Andō Takasue


Andō Clan

Sengoku Daimyō

Dewa Province

Lifespan:  Unknown to 9/13 of Tenbun 20 (1551)

Rank:  bushō, sengoku daimyō

Title:  Assistant Captain of Outer Palace Guards of the Left Division

Clan:  Andō (Minato branch)

Father:  Andō Nobusue

Siblings:  Takasue, Tomochika

Children:  Daughter (formal wife of Andō Kiyosue)

Adopted Children:  Tomosue (natural son of Andō Tomochika), Harusue (renamed Tomosue, second son of Andō Kiyosue), Shigesue (third son of Andō Kiyosue)

Andō Takasue served as a bushō and sengoku daimyō of Dewa Province during the Sengoku period.  He was the seventh and the ninth heads of the Minato branch of the Andō clan.  Takasue was the maternal grandfather of Andō Chikasue.  He was first known as Sadasue.

There are differing accounts regarding his place in the genealogy of the Andō clan.  Takasue is deemed to have been born as the son of Andō Nobusue, the sixth head of the Minato-Andō family.  Under another theory, Takasue was the son of Andō Tomosue.  As noted below, however, Takasue once transferred headship of the clan to Tomosue and entered the priesthood.  After the premature death of Tomosue, he returned to secular life, reverted to the name of Takasue, and became the head of the family again, so there appear to be discrepancies in the genealogies.

Takasue protected the shrines and temples and reconciled with the main branch of the Andō known as the Shimonokuni (Hiyama) Andō with whom the Minato-Andō had been in conflict from the era of Andō Akisue in the late Muromachi period.  He arranged for his daughter to become the formal wife of Andō Kiyosue, a sengoku daimyō and the seventh head of the Hiyama-Andō.  In 1543 and 1546, he exchanged letters with Shōnyo, the tenth high priest of the Hongan Temple of the Jōdo-Shinshū sect.  In an effort to bring stability to his territory, Takasue fostered close relations with powerful families serving with the central authorities.

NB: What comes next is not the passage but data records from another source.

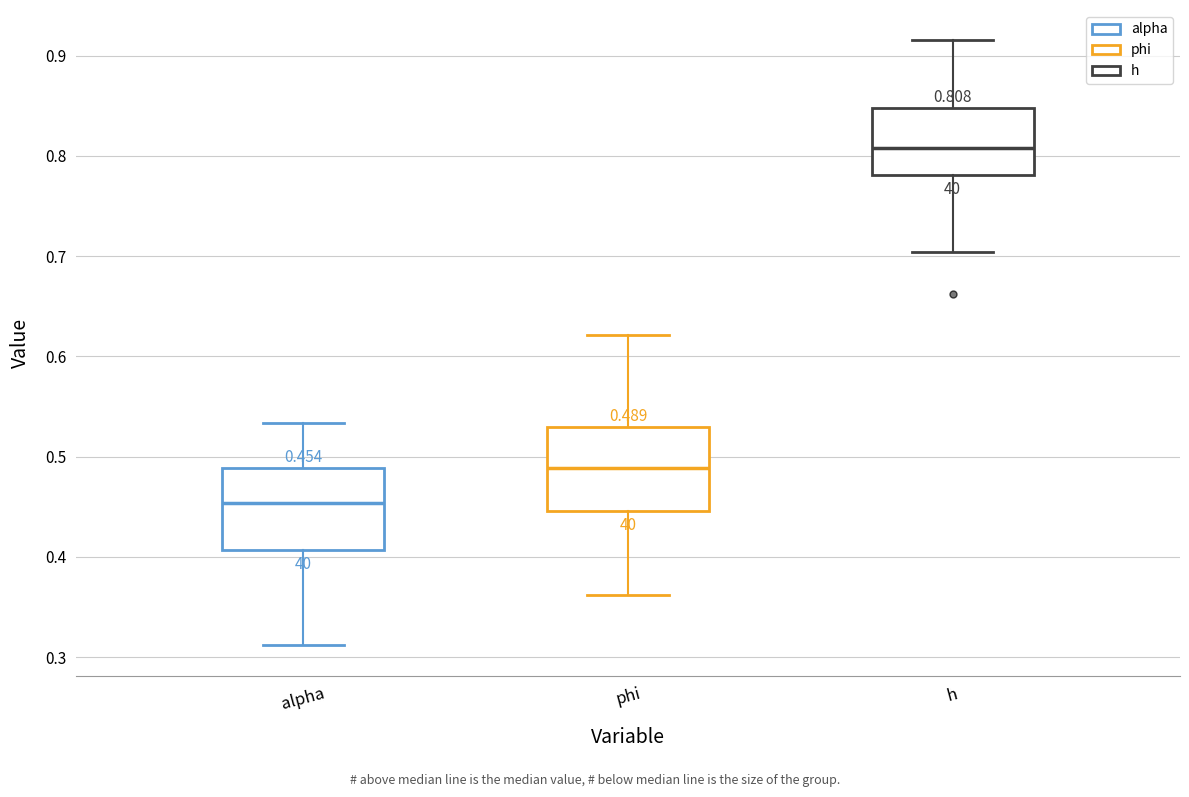

Which box's median line is the lowest?

alpha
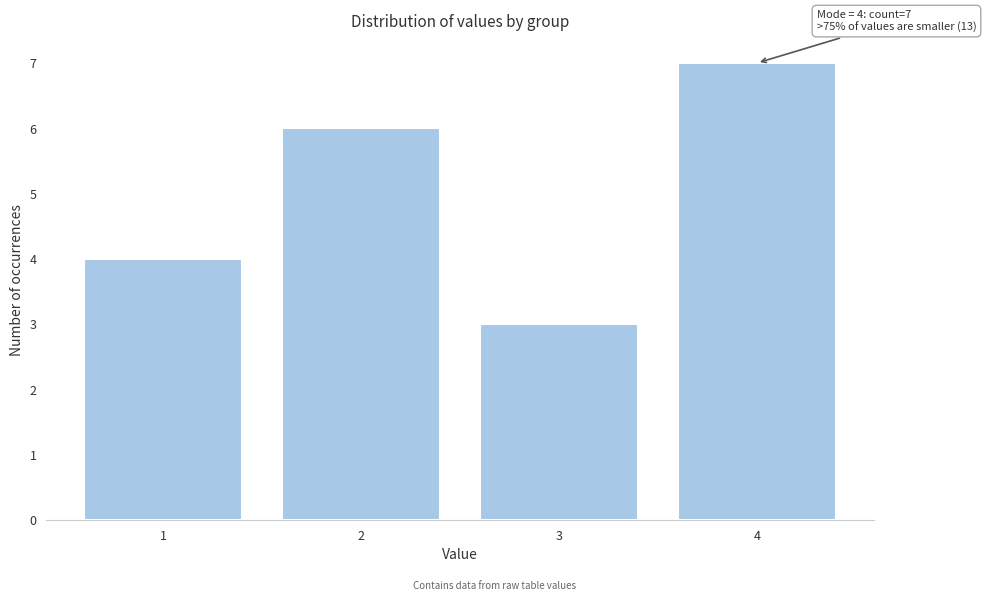

Reading right to left, list all the values displayed in this chart.

4=7	3=3	2=6	1=4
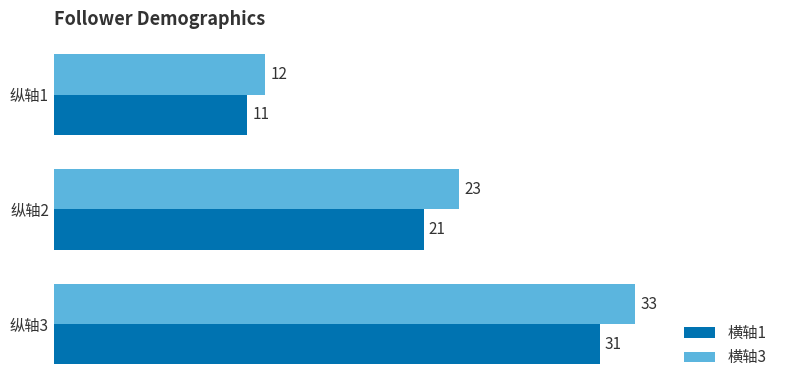

Count the number of categories in the chart.

3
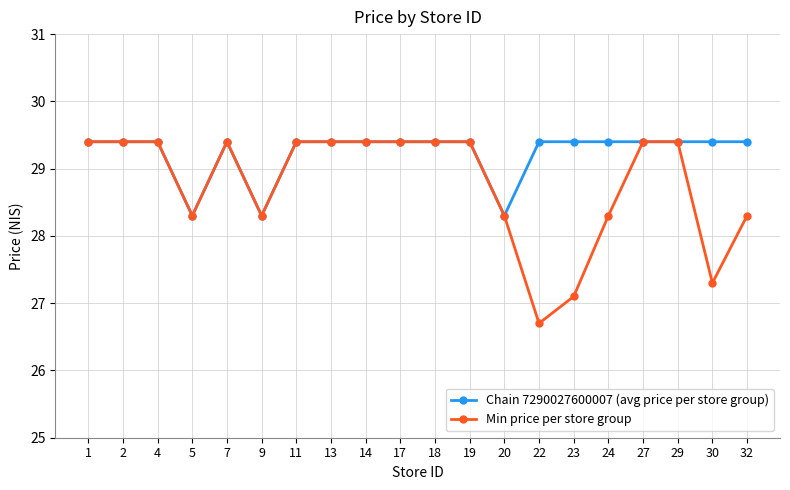

Which series has the largest total across all categories?

Chain 7290027600007 (avg price per store group)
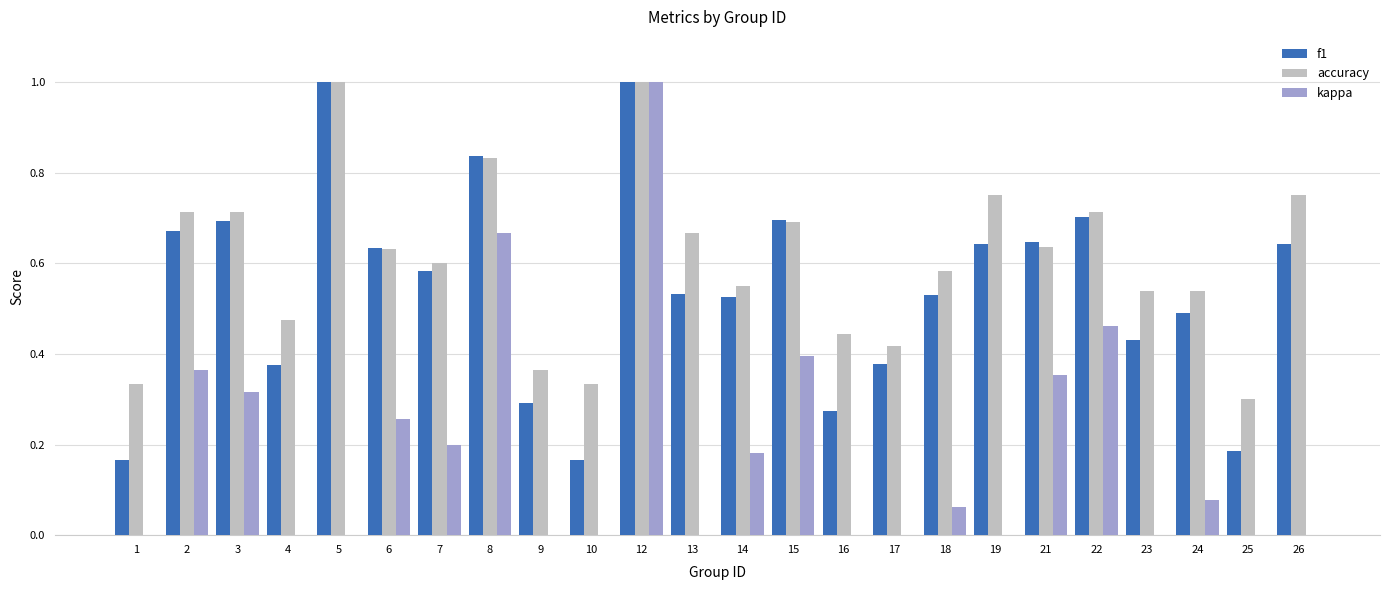

What are all the series names shown in the legend?

f1, accuracy, kappa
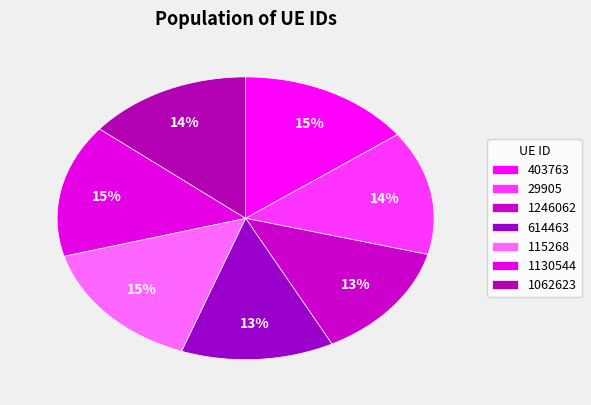

Combined, do 1130544 and 614463 account for over 50%?

No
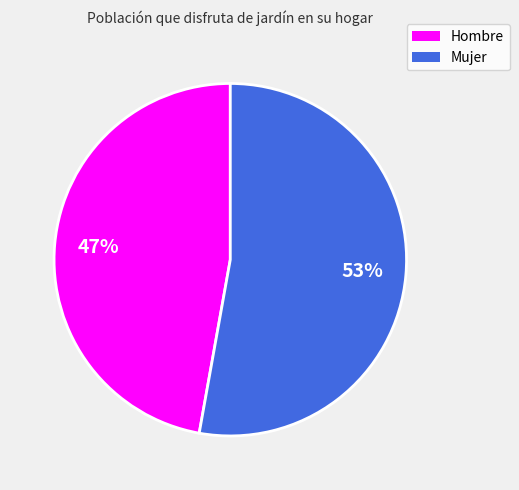

Combined, do Hombre and Mujer account for over 50%?

Yes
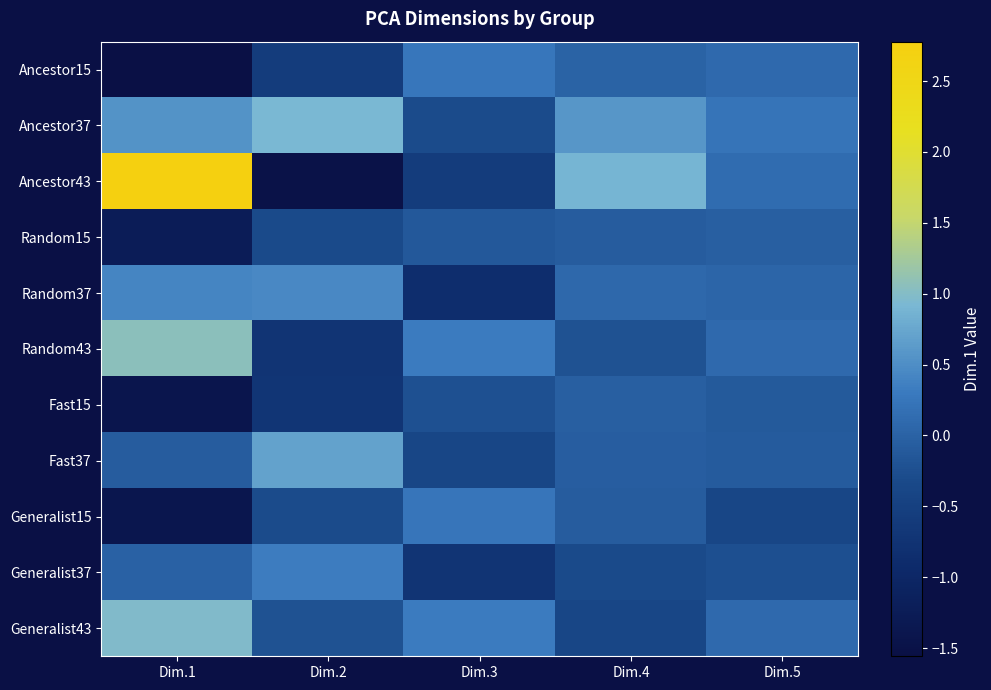

At how many categories does at least one series exceed 1?

1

Takasue did not have a natural son.  His younger brother, Andō Tomochika, had a son named Andō Tomosue.  Takasue adopted Tomosue as a successor, but Tomosue died at an early age.  He then adopted Kiyosue’s second son, Andō Harusue, changed his name to Tomosue, and welcomed him as the eighth head of the family.  This was significant because Kiyosue was the head of the opposing Hiyama-Andō.  Takasue entered the priesthood, adopting the monk’s name of Kōkaku or Tessen-an.  Tomosue, however, died prematurely, so he returned to secular life, changed his name back to Takasue, and became the ninth head of the family.

Takasue died in 1551.  He has the posthumous Buddhist name of Taikyo.  After his demise, Andō Shigesue, the third son of Kiyosue and, with respect to Takasue, the grandchild from a daughter married into another family​, became the tenth head of the Minato-Andō.  Shigesue, however, was a puppet of his older brother, Chikasue.  Shigesue’s death in 1579 was an indirect cause of the Third Minato Disturbance in 1589.